La question du jour:

Affaires : En marche ! est-il un parti comme les autres ?




Affaires : En marche ! est-il un parti comme les autres ?
Des militants d'En Marche à un meeting d'Emmanuel Macron à Talence lors de la campagne présidentielle, le 9 mars 2017 (archive).

Orange avec AFP, publié le mercredi 31 mai 2017 à 07h00

Après avoir fait de la moralisation de la vie publique le premier chantier de son quinquennat, Emmanuel Macron voit cette exigence ternie par les affaires dans lesquelles seraient impliqués les ministres Richard Ferrand et Marielle de Sarnez.

Mardi, la mire s'est déportée sur la ministre des Affaires européennes Marielle de Sarnez, visée avec 18 autres députés européens de tous bords par une enquête préliminaire pour des emplois fictifs présumés de collaborateurs au Parlement européen. La vice-présidente du MoDem a déposé une plainte pour "dénonciation calomnieuse" contre l'eurodéputée du Front national Sophie Montel, qui a envoyé une lettre à l'origine de la procédure.

Soutien de longue date d'Emmanuel Macron, le centriste Jean Arthuis est également ciblé.

"Je suis stupéfait, profondément choqué par cet amalgame qui crée des écrans de soupçons qui n'ont pas lieu d'être", a-t-il réagi auprès de l'AFP.

L'AFFAIRE FERRAND CONTINUE

Ces accusations s'ajoutent à celles portées contre le ministre de la Cohésion des territoires, Richard Ferrand, proche du président de la République et secrétaire général du parti La République en marche (REM). Le député du Finistère est dans la tempête depuis une semaine et les premières révélations du Canard enchaîné concernant une location immobilière des Mutuelles de Bretagne impliquant sa compagne.

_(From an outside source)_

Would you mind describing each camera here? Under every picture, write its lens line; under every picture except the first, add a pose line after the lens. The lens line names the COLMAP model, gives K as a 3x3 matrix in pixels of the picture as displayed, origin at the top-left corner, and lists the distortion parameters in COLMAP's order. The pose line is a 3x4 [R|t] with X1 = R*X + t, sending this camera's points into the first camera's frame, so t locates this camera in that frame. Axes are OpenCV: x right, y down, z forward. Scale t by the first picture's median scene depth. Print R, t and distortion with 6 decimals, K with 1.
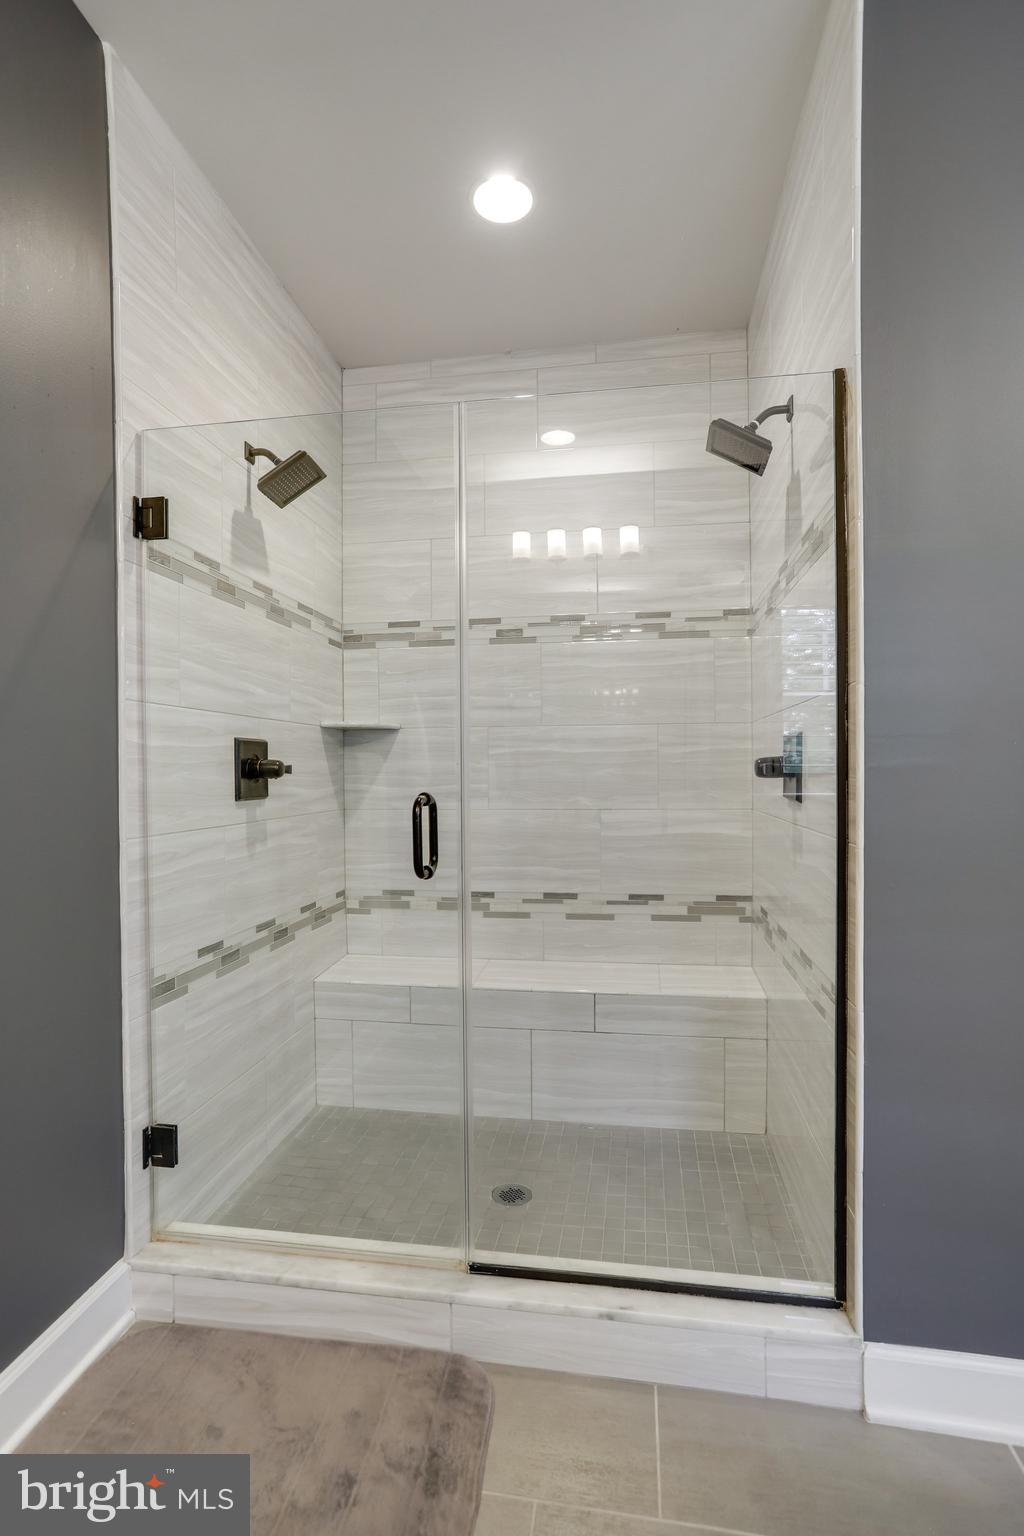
lens RADIAL K [[759.2, 0, 511.8], [0, 759.2, 779.8], [0, 0, 1]] dist [0.001250, 0.000579]
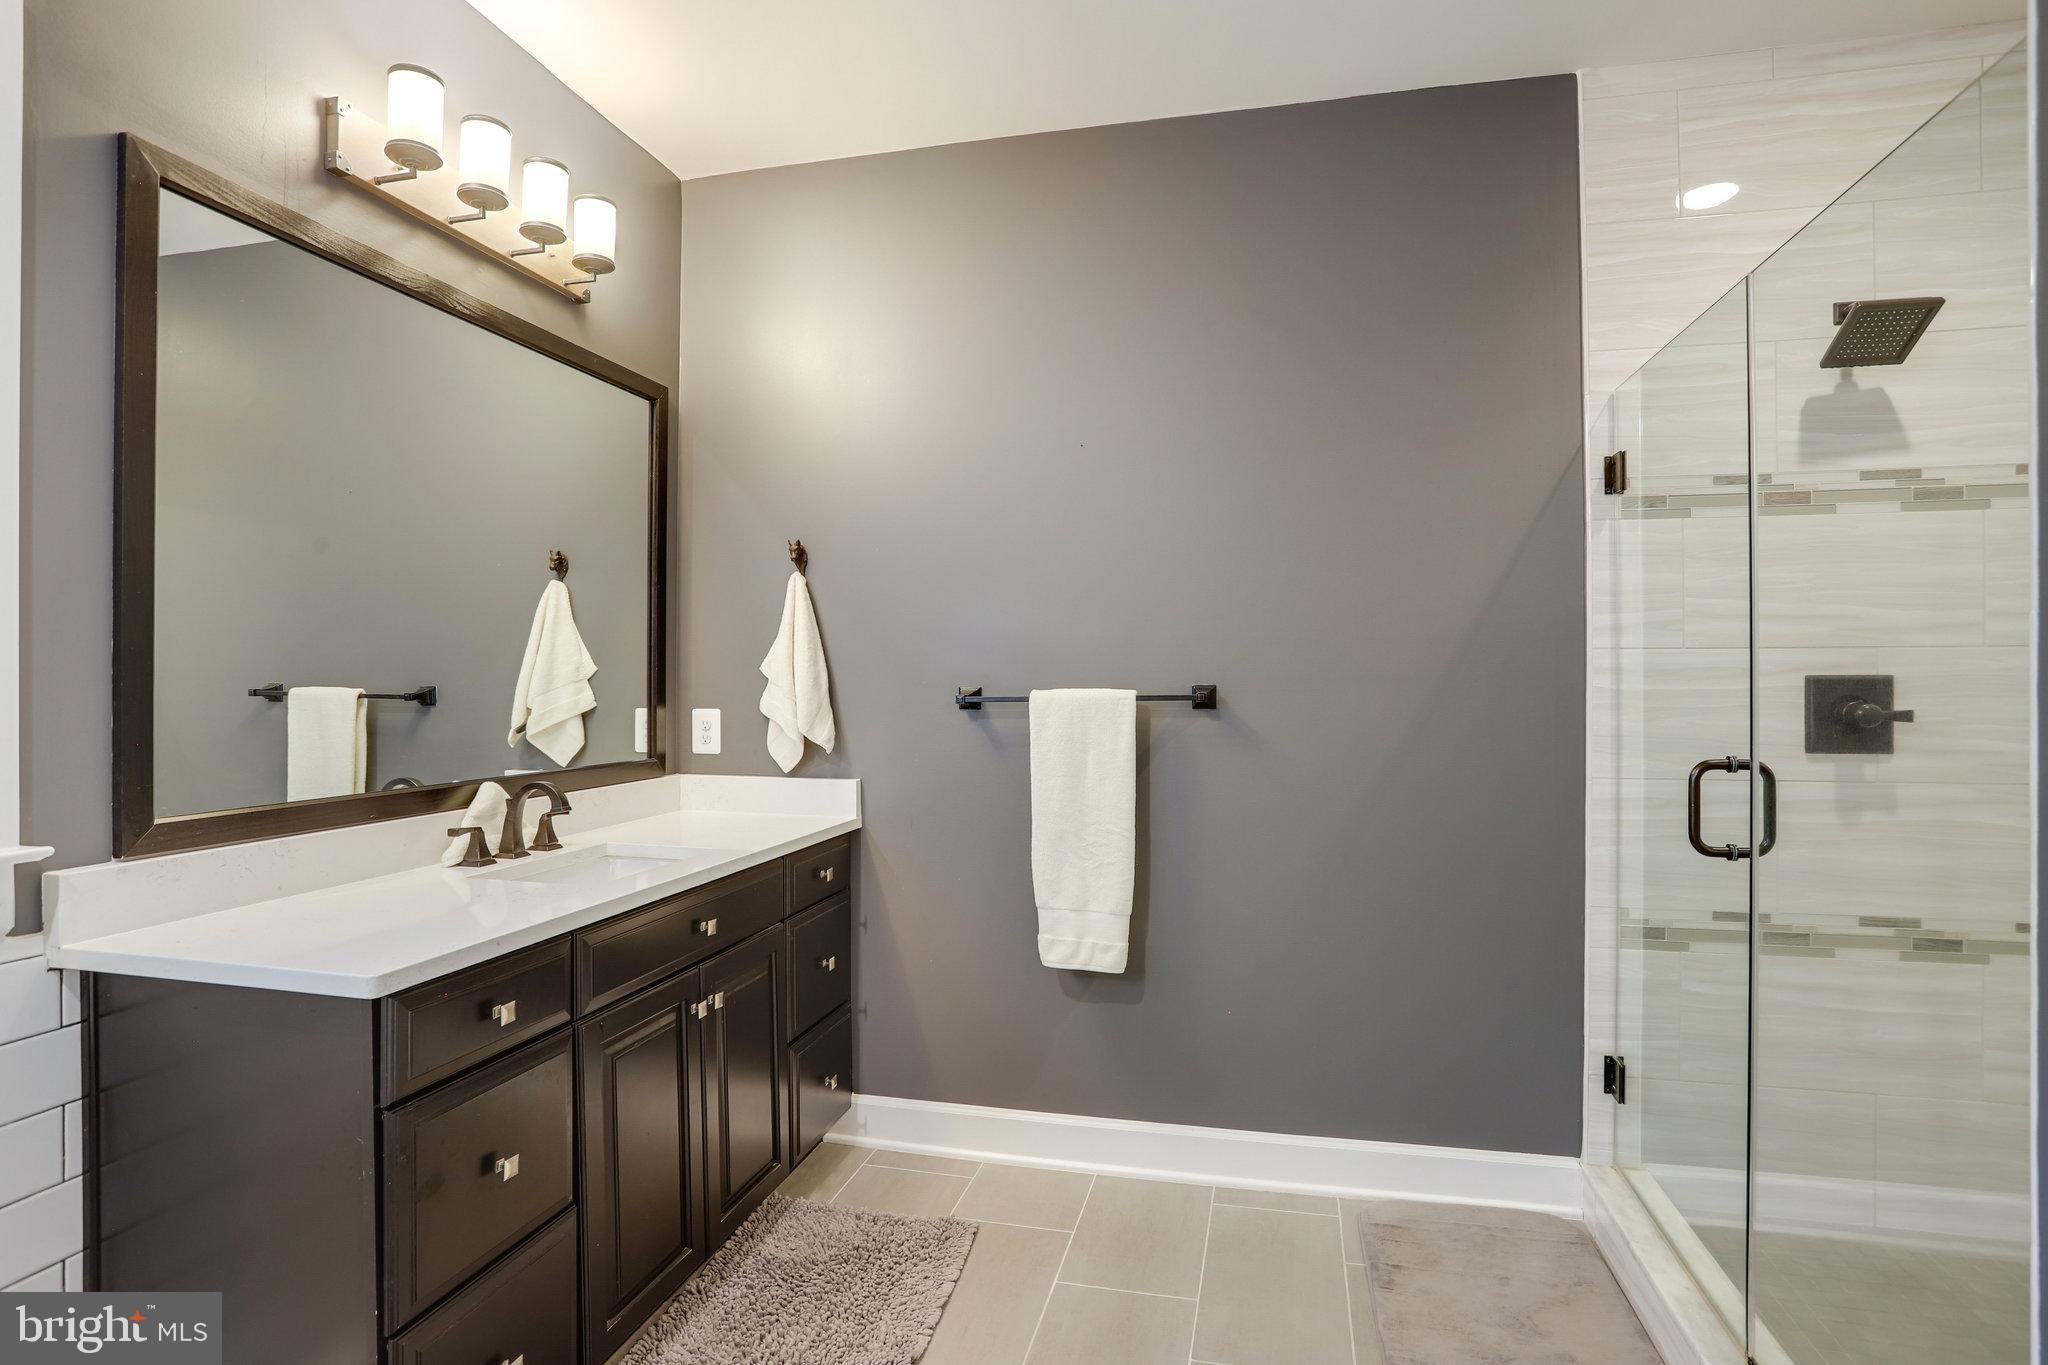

Les vents contraires ne faiblissent pas: selon des informations publiées par Le Monde, qui épingle un "mélange des genres", et Mediapart mardi, la compagne de Richard Ferrand, qui est avocate, a eu plusieurs contrats auprès des Mutuelles dont il a été directeur général de 1998 à 2012. Et son ex-femme, artiste plasticienne, a également obtenu plusieurs contrats d'aménagement d'intérieur via ces mêmes Mutuelles de Bretagne.

Quelques fausses notes ont aussi émaillé les investitures de La République en marche pour les élections législatives, malgré un important travail de filtrage du parti. Lundi, une candidate en Seine-Saint-Denis a ainsi été épinglée par Mediapart pour avoir mis en location un appartement dans un immeuble insalubre.

Alors que le ministre de la Justice François Bayrou prépare un projet de loi de moralisation de la vie publique érigé comme la première mesure phare du quinquennat, ces affaires sèment le trouble et revigore les adversaires de M. Macron.